══ INPUT DATA ══
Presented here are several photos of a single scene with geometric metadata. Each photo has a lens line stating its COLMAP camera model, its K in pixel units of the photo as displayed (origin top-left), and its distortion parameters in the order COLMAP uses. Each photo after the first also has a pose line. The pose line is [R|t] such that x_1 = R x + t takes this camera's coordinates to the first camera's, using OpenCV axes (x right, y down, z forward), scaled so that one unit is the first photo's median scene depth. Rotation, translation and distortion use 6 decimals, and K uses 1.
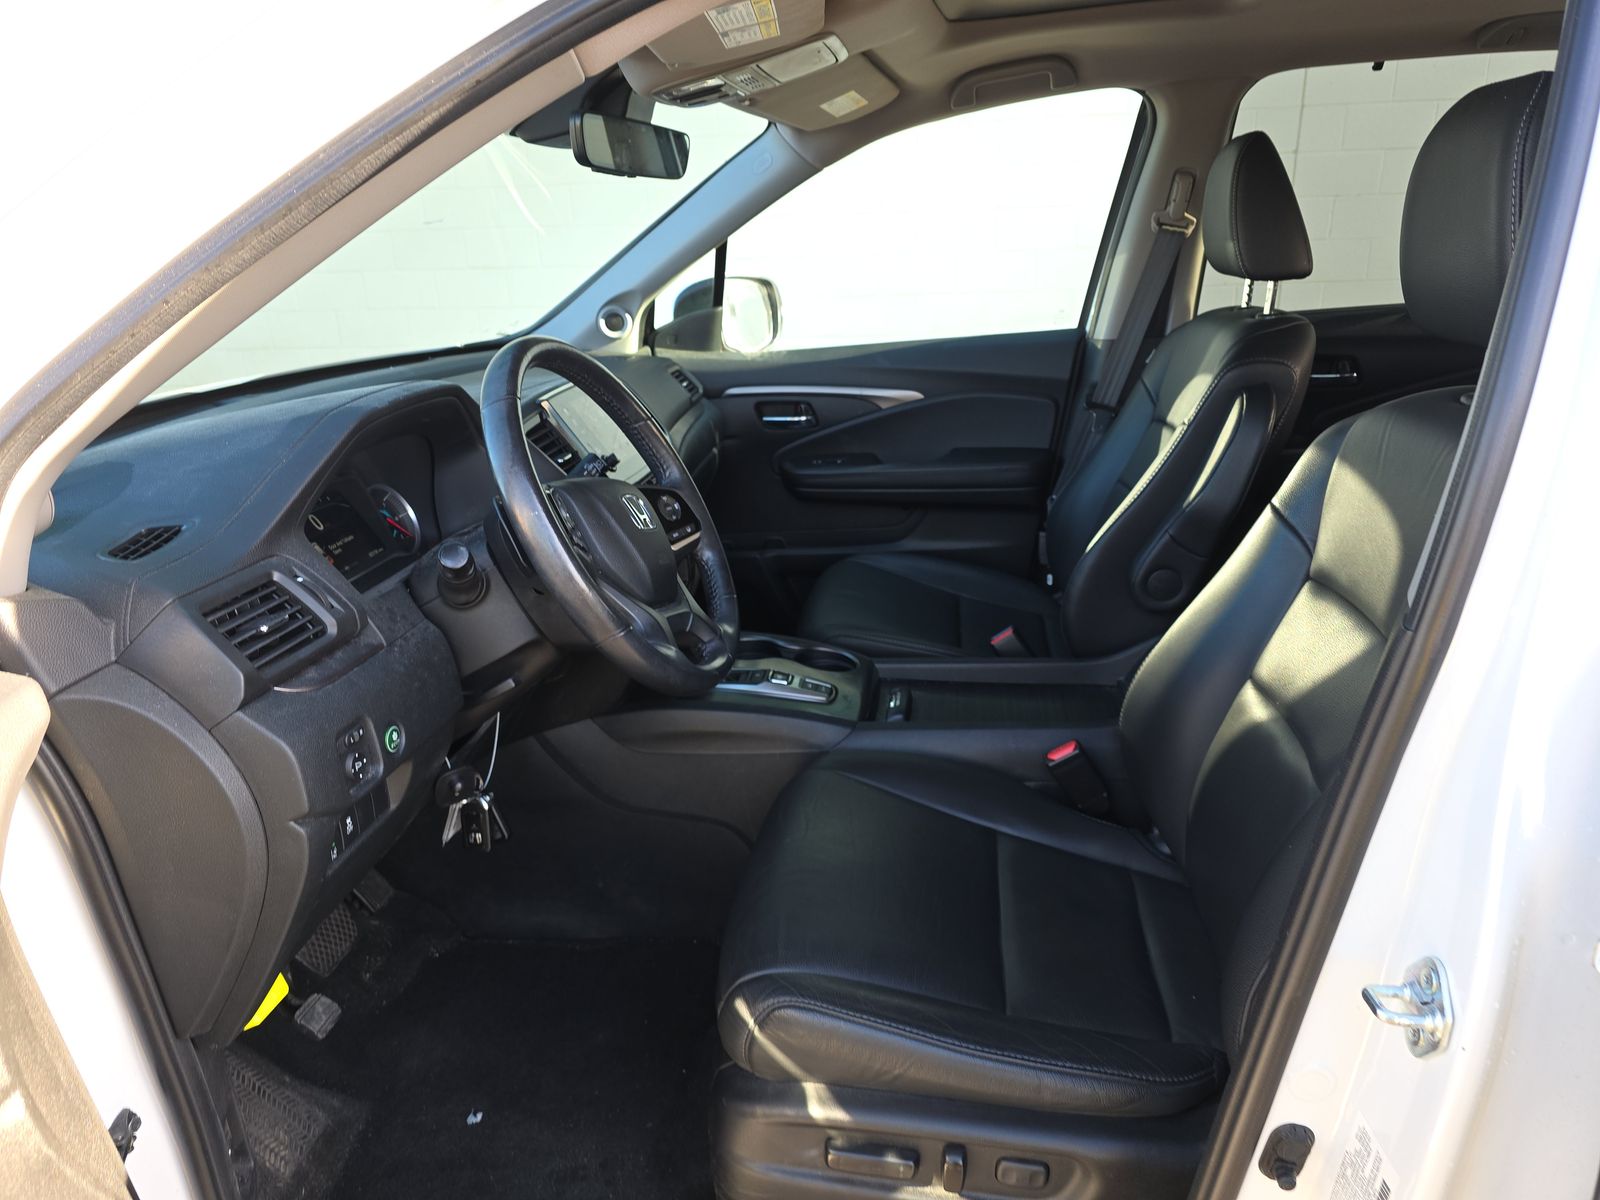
lens RADIAL K [[1071.9, 0, 806.0], [0, 1071.9, 593.6], [0, 0, 1]] dist [0.003977, -0.040336]
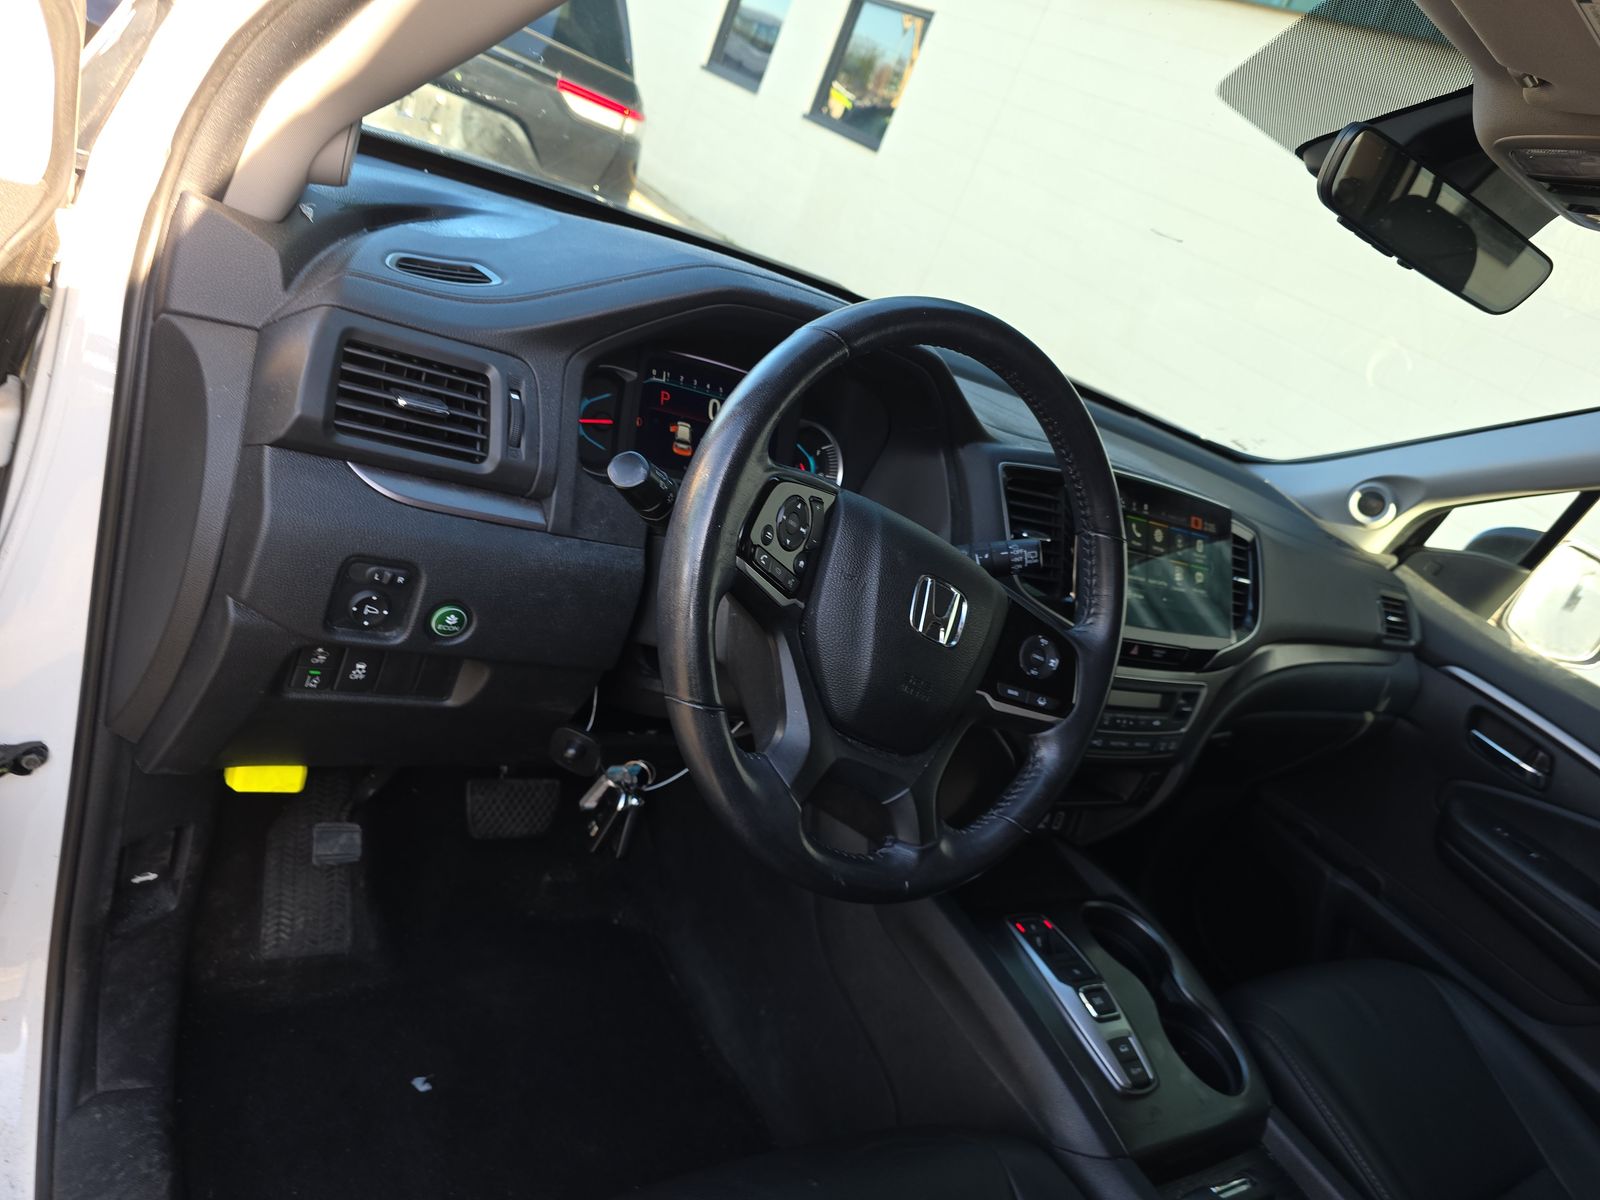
lens RADIAL K [[1071.9, 0, 806.0], [0, 1071.9, 593.6], [0, 0, 1]] dist [0.003977, -0.040336]
pose [[0.564656, 0.558259, -0.607873, 0.117113], [-0.623149, 0.771306, 0.129508, -0.076379], [0.541156, 0.305668, 0.783401, 0.301672]]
═══
THE TASK – Which lines of the data contain the string "pose"? List each one in full.

ANSWER TO THIS PROBLEM –
Presented here are several photos of a single scene with geometric metadata. Each photo has a lens line stating its COLMAP camera model, its K in pixel units of the photo as displayed (origin top-left), and its distortion parameters in the order COLMAP uses. Each photo after the first also has a pose line. The pose line is [R|t] such that x_1 = R x + t takes this camera's coordinates to the first camera's, using OpenCV axes (x right, y down, z forward), scaled so that one unit is the first photo's median scene depth. Rotation, translation and distortion use 6 decimals, and K uses 1.
pose [[0.564656, 0.558259, -0.607873, 0.117113], [-0.623149, 0.771306, 0.129508, -0.076379], [0.541156, 0.305668, 0.783401, 0.301672]]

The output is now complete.